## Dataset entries

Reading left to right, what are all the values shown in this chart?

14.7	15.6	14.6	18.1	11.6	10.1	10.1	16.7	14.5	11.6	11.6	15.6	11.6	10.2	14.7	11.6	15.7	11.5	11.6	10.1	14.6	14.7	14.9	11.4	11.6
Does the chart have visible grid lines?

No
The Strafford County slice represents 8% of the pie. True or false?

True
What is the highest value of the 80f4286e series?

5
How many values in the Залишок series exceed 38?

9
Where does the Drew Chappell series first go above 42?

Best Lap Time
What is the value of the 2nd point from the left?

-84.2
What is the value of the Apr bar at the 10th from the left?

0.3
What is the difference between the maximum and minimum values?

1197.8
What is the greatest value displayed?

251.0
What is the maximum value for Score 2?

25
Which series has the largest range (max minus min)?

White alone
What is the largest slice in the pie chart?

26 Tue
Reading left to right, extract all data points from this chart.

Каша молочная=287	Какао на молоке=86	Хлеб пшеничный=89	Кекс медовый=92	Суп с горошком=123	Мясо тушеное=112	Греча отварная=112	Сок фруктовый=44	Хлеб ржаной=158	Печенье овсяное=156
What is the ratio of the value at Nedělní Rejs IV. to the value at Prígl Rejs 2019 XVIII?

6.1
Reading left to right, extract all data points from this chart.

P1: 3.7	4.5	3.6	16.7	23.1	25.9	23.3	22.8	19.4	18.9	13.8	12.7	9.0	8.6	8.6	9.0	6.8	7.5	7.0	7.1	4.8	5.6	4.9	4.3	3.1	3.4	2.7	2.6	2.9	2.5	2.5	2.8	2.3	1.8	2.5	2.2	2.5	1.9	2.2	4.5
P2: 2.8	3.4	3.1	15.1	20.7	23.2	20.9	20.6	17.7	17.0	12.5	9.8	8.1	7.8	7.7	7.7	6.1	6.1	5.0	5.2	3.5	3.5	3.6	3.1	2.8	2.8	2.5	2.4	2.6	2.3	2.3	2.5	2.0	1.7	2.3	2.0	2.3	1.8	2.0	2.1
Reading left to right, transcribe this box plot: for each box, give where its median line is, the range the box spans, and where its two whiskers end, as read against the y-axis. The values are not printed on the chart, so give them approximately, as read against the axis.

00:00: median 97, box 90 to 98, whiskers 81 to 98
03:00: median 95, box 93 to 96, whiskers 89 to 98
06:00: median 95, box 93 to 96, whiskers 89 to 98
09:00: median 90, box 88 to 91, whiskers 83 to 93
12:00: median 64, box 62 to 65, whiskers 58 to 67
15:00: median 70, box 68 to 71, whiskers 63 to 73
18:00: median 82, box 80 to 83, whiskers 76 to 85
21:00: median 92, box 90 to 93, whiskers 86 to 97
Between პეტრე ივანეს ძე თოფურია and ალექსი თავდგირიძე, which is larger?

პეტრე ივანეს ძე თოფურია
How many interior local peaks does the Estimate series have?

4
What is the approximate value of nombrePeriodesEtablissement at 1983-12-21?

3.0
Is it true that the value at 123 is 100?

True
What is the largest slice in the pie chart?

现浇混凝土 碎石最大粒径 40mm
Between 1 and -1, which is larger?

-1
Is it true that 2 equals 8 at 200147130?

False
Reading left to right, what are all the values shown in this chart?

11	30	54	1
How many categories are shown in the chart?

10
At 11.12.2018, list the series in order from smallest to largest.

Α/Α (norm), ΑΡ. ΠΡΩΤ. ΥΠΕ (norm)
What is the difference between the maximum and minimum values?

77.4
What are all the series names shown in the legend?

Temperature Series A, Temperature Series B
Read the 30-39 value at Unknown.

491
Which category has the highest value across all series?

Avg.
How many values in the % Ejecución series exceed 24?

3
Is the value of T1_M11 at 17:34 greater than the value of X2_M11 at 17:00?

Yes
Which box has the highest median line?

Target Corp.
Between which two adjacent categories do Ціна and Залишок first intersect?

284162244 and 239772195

## Exercise aim
Pull out the lines of the records from the one containing "Target Corp." through the final line of the records, and reproduce them unchanged.

## Written response
Target Corp.
Between which two adjacent categories do Ціна and Залишок first intersect?

284162244 and 239772195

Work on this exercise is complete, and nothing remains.